Confusingly you’ll earn both XP and EXP, the latter being the points used to level your characters up. The former, however, acts as a charging meter, rebuilding with each successful strike in a battle.
This XP can then be spent on using abilities. At 100% (it is possible to overcharge the meter beyond that) you can activate a powerful super move, which is unique to each pair of characters and best saved for boss characters.
But outside of battle it can be spent to initiate counters or defence, or enact abilities unique to each individual character. This could be a range boost, a damage buff or a healing effect.
It’s the closest it gets to a typical strategy RPG, but again often feels irrelevant. More often than not you’ll opt simply for striking an opponent over making use of these admittedly helpful abilities.
Things aren’t helped much by the fact that using items does not end a turn, meaning you can quite happily restore a unit’s health simply by scoffing restoration pills – any fear an opponent may have had thus washed away.
Combining The Cast Of Characters
Though enemies become tougher, there’s always a long string of filler opponents too. These weaker types never provide a challenge, but they’re a nuisance all the same.
Optional, perhaps, in the face of an enemy ‘captain’ that must be defeated each time, but what would an RPG be if you didn’t make the most of every EXP grinding opportunity?
This is made worse in later levels where the sheer number of fist-fodder means you have to sit through an untold number of turn skips before you can actually do anything.
Disappointingly even the combination of characters cannot be customised to any great length. Main units come in pre-arranged pairs – Ken and Ryu, for example – while additional Solo characters can be added.
These Solo characters – such as Vashyron from Eternity Of Fate – will be available to summon in battle and provide additional boosts but, as with the rest the system in Project X Zone, has little in the way of logic.
Project X Zone Is All About Fan Service
Being unable to handpick your favourite cast of characters to put together in a single unit impacts on the one thing that Project X Zone does do well; fan service.
And even the way that is done can be painful. The first 10 hours of the game are spent reading tedious lines of text as characters introduce themselves – and then reintroduce themselves – to one another.
The excitement behind the revelation that – say – Frank West is in the game is diluted somewhat when he is then forced to introduce himself to whichever other time-travelling companions he meets along the way.
And it’s not just Frank West. Everyone has to explain who they are, where they’re from and why they’re on the good side on more than one occasion and it gets excessive.
Sure, there are times that it is genuinely funny and knowing, such as the irritation felt by Soma and Alisa as they explain they’re God Eaters, not Gods Eaters.
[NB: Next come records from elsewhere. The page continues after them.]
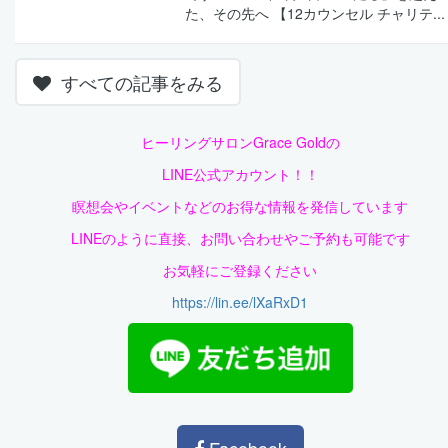
た、その先へ 【12カウンセル チャリテ...
すべての記事をみる
ヒーリングサロンGrace Goldの
LINE公式アカウント！！
瞑想会やイベントなどのお得な情報を
発信しています
LINEのように直接、
お問い合わせやご予約も可能です
お気軽にご登録ください
https://lin.ee/lXaRxD1
Facebook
But those times are few and far between; in all likelihood you’ll end up missing these moments as you quickly realise it’s far better to skip all that nonsense than wade through such repetitive dialogue.
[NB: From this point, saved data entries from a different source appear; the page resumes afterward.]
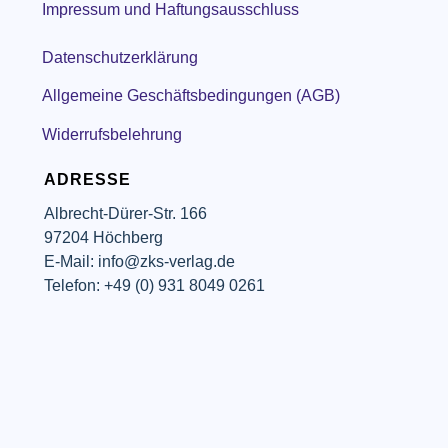
Impressum und Haftungsausschluss
Datenschutzerklärung
Allgemeine Geschäftsbedingungen (AGB)
Widerrufsbelehrung
ADRESSE
Albrecht-Dürer-Str. 166
97204 Höchberg
E-Mail: info@zks-verlag.de
Telefon: +49 (0) 931 8049 0261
So, no, fan service is not enough.
Project X Zone provides a threadbare strategy RPG with a selection of your favourite characters. It’s concept as a crossover is fine, commendable even, but there needs to be a game worth playing before any of that fan service really shines.
Project X Zone, sadly, fails in this regard and it’s impossible to recommend when the 3DS has been receiving such a stellar line-up of RPGs recently, least of which being Fire Emblem: Awakening – a superlative example of the genre.